Reproduce the data below in full and exclude every picture.

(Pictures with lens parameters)
- Opening Delimiter -

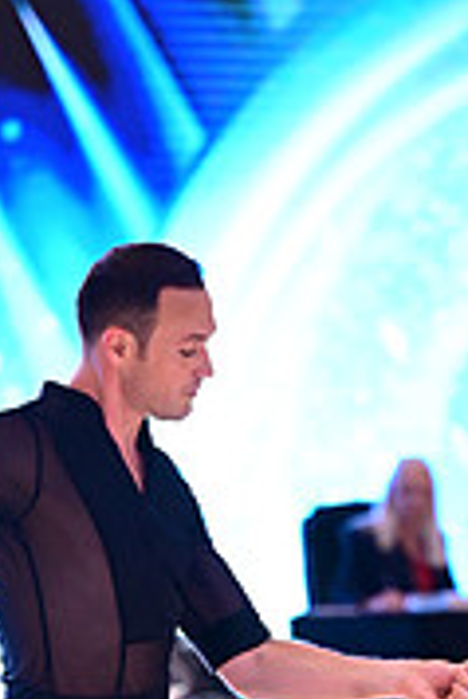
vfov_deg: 5.3
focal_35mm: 390
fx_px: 7590
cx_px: 358
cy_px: 931
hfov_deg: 3.5
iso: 2000
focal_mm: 120
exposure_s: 1/320
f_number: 2.8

- Closing Delimiter -

## Task output
vfov_deg: 5.3
focal_35mm: 390
fx_px: 7590
cx_px: 358
cy_px: 931
hfov_deg: 3.5
iso: 2000
focal_mm: 120
exposure_s: 1/320
f_number: 2.8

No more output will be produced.